My first experiences in the library in which I will be working for the next several months have been characterized by a sort of noetic ecstacy (neurochemically very different, I think, from the experience of the flashing red light). I am permitted to go in after hours, and to browse the stacks entirely by myself. In large part, perhaps, because the building is a stunning example of sleek, midcentury-modern architecture, I am easily put in mind of the supercomputers that were, around the same time and not so far away, being constructed by IBM. When I browse the stacks, it is as if I am somehow going inside the Internet, or the thing that would eventually be distilled into the Internet, but that used to be an expansive physical enviroment, filled with information in heavy chunks, books, which one could grab, open, and read, rather than search, click, and skim.

More here.

Posted by Abbas Raza at 08:25 AM | Permalink

Comments

Television brought no good at all; it was not a Shiva, destroying and giving at once. It was just Satan (not Milton's subtle Satan, but just your average pastor's wholly and unambiguously bad Satan), and it only began yielding up something valuable when we were at long last able to start picking it apart, mashing it up, and turning it inside out, on our own terms, with the help of the new media.

Old-fashioned TV programming delivered over the TV network (cable or over-the-air) required the viewer's perfect attention at exactly the right time, every distraction caused an irreplaceable drop of "message" transmission. TV delivered over an internet connection gives the viewer the same control over the pace of content delivery as a book -- the viewer can stop and start, replay, etc.
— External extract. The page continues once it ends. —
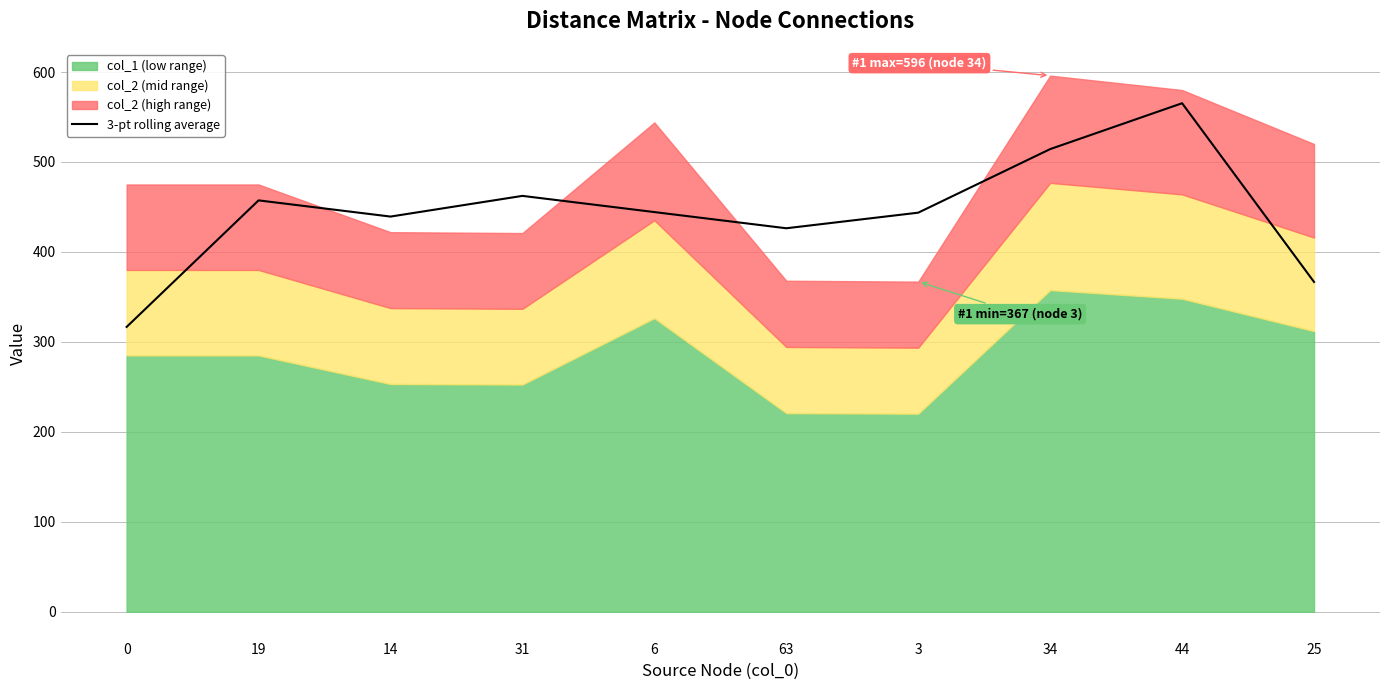

Does the chart display data point markers on the line(s)?

No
Essentially, TV over ip delivers a superior viewer experience, the bandwidth of audio/video with user pace control. For a significant subset of "message" TV over ip can make for a better experience than just plain old text over ip.

Posted by: black dog barking | Jan 9, 2011 12:32:22 PM

Justin, I read books for hours every day, so I relate. Also, you're writing one, so it's prudent not to lose your grip, just yet, on how superb it is to read a book. I certainly hope to keep that notion front and center at least until I have read yours.

But what's this about posting, and commenting on a post, being "asymmetrical" activities? If you comment, does that somehow make you subordinate? Not more than responding to something you hear in conversation is subordinate in that you did not, yourself, introduce the idea, and are therefore forced into reactive mode. Many comments completely pass over the post, too -- as a mere pretext for saying what one would have said anyway. Almost any lengthy 3QD thread attests to this. If it was a joke, it was funny. If it wasn't, please elaborate! You'd be commenting on your own post, so there would be no pesky sodomite/catamite dynamic to worry about...

Posted by: Elatia Harris | Jan 9, 2011 12:59:28 PM

For me, Facebook's power lies in it's ability to act as a multimedia clearinghouse for content. From the personal to the global. Especially among people who I probably have a relationship with outside the internet. Thus, I'm challenged to select material for posting that I think is more likely to get a response from those people. Of course that selective process can go any number of ways. But the accrual of those choices affords an opportunity for reflection on that process over time that I don't think has a direct analog previous to the internet. And though this tool like any other is open for more abusive or more contructive tasks, I think a moderate celebration of the particular nature of those more constructive applications can be defended.

Yet, that defense is probably no more than a defense of the interactive nature of the internet. An interaction that cuts across time and space in a new way, with Facebook as the most recent realization of that interaction.

Books, however, as you've pointed out, remain the most potent source of learning. And the template from which the most robust sources on the net are constructed. I guess the informational density of the written word remains unparalleled.